There is an opinion among edged weapon connoisseurs that blades made centuries ago are of higher quality than those made today or decades earlier. Some even tend to idealize them, to endow them with particular and, sometimes, mystical properties. For example, there is, if not a cult of the medieval Japanese katana, then a cult of this type of weapon.

Which is better, a Japanese katana or a Soviet-made sword?

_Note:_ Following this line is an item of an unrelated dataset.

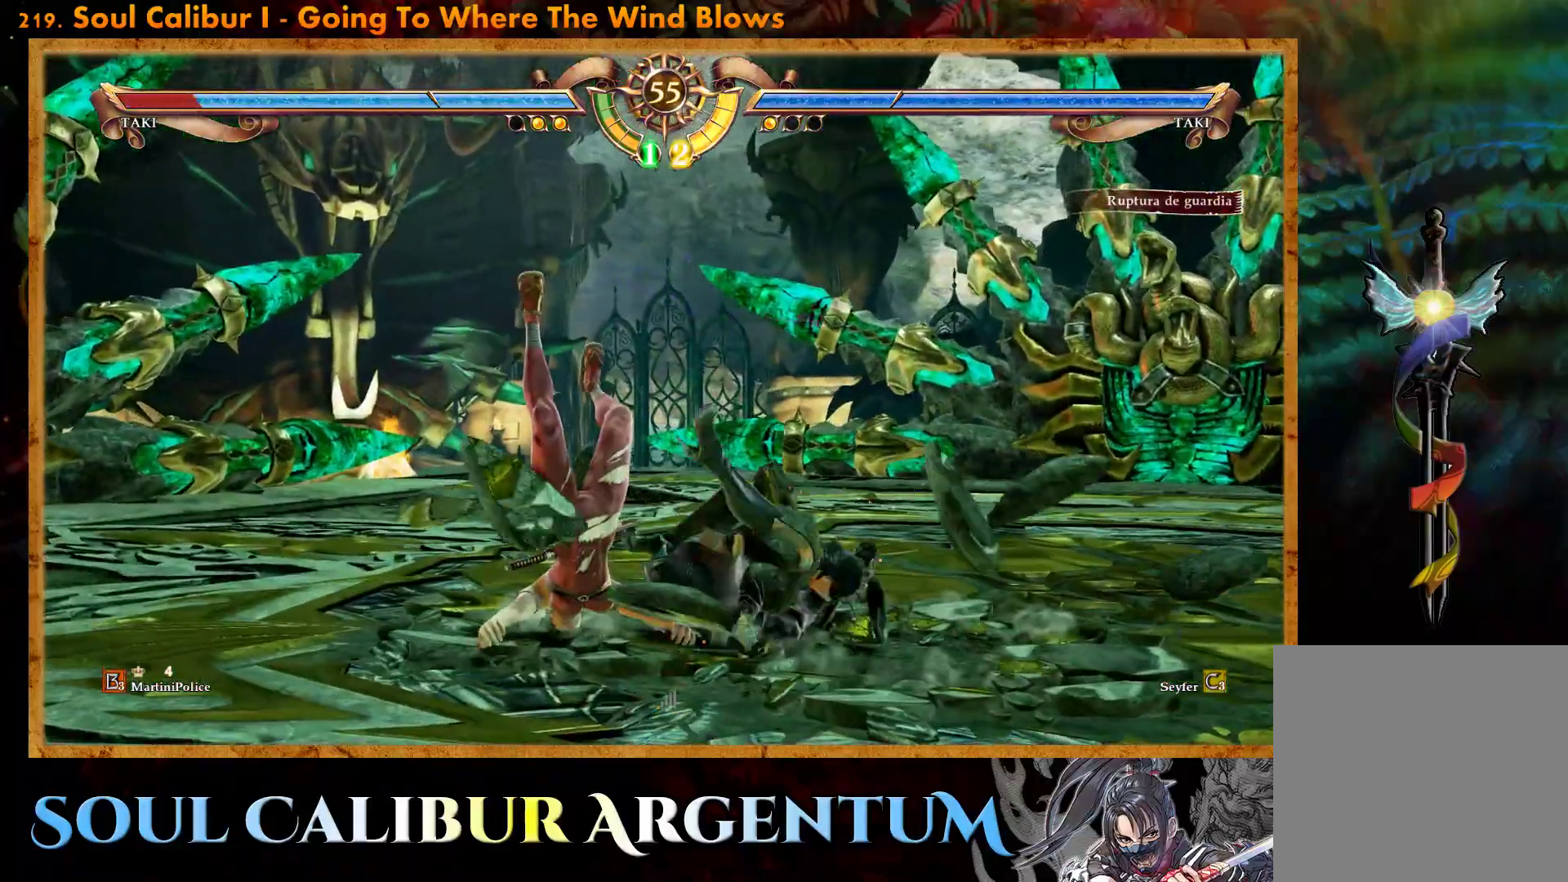
{"dt_ms": 500, "buttons": [], "events": [[100, "L2", "up"], [167, "L2", "down"], [217, "L2", "up"]]}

But was the katana really that good? Materials experts frankly doubt it. The steel production technology for these swords involves the use of rectangular furnaces. In their lower part, a steel pancake formed, weighing up to 2,000 kilograms. After cooling, it was divided into pieces, from which blacksmiths selected the best. At the same time, the exact composition of steel remained lost, but it is known that molybdenum and tungsten were present in it at the rate of 0.04 and 0.05%, respectively.

These metals acted as alloy additions. They changed the crystal lattice, making the steel of the sword more resistant to mechanical damage. The “trick” is that in the Middle Ages there were no technologies for artificially alloying steel, controlling this process. The alloy was “natural” and directly depended on the composition of iron ore in a particular region of the world. The best ores and, therefore, steel were found in India and Germany. But Japanese ores in terms of the composition and amount of alloying metals were very poor.

In the 19th century, then in the 20th century, steel production reached a new level. If we compare the Soviet saber, released in the early 20s of the last century, with the medieval katana sword, then it is definitely better in composition. These checkers were produced industrially, which allowed them to be made of higher quality than the “piece” wares of the old masters. The pawn steel contained 0.6% carbon and 0.45% manganese, 0.3% silicon and 0.8% chromium, no more than 0.03% phosphorus and no more than 0.02 % sulfur. This steel was, indeed, of high quality.

If in a battle they started to fight with Russian drafts and Japanese katanas, then Russian weapons would have a better chance of winning the battle.